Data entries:
+ + +
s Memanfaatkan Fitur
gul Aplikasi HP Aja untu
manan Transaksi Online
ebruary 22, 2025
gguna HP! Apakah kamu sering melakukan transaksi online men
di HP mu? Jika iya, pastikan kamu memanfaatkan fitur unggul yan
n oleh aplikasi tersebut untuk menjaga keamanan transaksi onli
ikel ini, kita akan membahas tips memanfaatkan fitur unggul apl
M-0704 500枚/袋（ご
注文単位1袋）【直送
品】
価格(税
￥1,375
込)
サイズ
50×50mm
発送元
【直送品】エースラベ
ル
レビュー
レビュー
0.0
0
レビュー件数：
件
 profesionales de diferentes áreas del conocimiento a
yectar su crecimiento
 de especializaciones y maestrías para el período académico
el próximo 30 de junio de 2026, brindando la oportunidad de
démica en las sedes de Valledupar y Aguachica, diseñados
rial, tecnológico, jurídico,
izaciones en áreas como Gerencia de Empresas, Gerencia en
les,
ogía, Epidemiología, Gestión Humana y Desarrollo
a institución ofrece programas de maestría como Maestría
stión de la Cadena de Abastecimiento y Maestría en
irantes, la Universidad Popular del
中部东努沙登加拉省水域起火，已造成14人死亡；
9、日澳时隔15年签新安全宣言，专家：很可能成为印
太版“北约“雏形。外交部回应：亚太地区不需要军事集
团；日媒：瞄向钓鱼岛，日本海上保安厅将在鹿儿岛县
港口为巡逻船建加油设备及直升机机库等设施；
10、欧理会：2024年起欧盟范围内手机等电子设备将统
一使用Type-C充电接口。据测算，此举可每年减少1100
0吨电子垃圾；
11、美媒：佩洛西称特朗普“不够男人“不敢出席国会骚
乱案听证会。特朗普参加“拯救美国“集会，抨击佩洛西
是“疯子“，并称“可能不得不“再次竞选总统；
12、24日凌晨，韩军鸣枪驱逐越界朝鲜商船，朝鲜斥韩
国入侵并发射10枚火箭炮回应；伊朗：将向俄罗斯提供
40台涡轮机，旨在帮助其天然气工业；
+ + +
PROMPT
Edit the material so that every "HP" becomes "ponsel", and write out all of its lines again with nothing else altered.

TASK SOLUTION
s Memanfaatkan Fitur
gul Aplikasi ponsel Aja untu
manan Transaksi Online
ebruary 22, 2025
gguna ponsel! Apakah kamu sering melakukan transaksi online men
di ponsel mu? Jika iya, pastikan kamu memanfaatkan fitur unggul yan
n oleh aplikasi tersebut untuk menjaga keamanan transaksi onli
ikel ini, kita akan membahas tips memanfaatkan fitur unggul apl
M-0704 500枚/袋（ご
注文単位1袋）【直送
品】
価格(税
￥1,375
込)
サイズ
50×50mm
発送元
【直送品】エースラベ
ル
レビュー
レビュー
0.0
0
レビュー件数：
件
 profesionales de diferentes áreas del conocimiento a
yectar su crecimiento
 de especializaciones y maestrías para el período académico
el próximo 30 de junio de 2026, brindando la oportunidad de
démica en las sedes de Valledupar y Aguachica, diseñados
rial, tecnológico, jurídico,
izaciones en áreas como Gerencia de Empresas, Gerencia en
les,
ogía, Epidemiología, Gestión Humana y Desarrollo
a institución ofrece programas de maestría como Maestría
stión de la Cadena de Abastecimiento y Maestría en
irantes, la Universidad Popular del
中部东努沙登加拉省水域起火，已造成14人死亡；
9、日澳时隔15年签新安全宣言，专家：很可能成为印
太版“北约“雏形。外交部回应：亚太地区不需要军事集
团；日媒：瞄向钓鱼岛，日本海上保安厅将在鹿儿岛县
港口为巡逻船建加油设备及直升机机库等设施；
10、欧理会：2024年起欧盟范围内手机等电子设备将统
一使用Type-C充电接口。据测算，此举可每年减少1100
0吨电子垃圾；
11、美媒：佩洛西称特朗普“不够男人“不敢出席国会骚
乱案听证会。特朗普参加“拯救美国“集会，抨击佩洛西
是“疯子“，并称“可能不得不“再次竞选总统；
12、24日凌晨，韩军鸣枪驱逐越界朝鲜商船，朝鲜斥韩
国入侵并发射10枚火箭炮回应；伊朗：将向俄罗斯提供
40台涡轮机，旨在帮助其天然气工业；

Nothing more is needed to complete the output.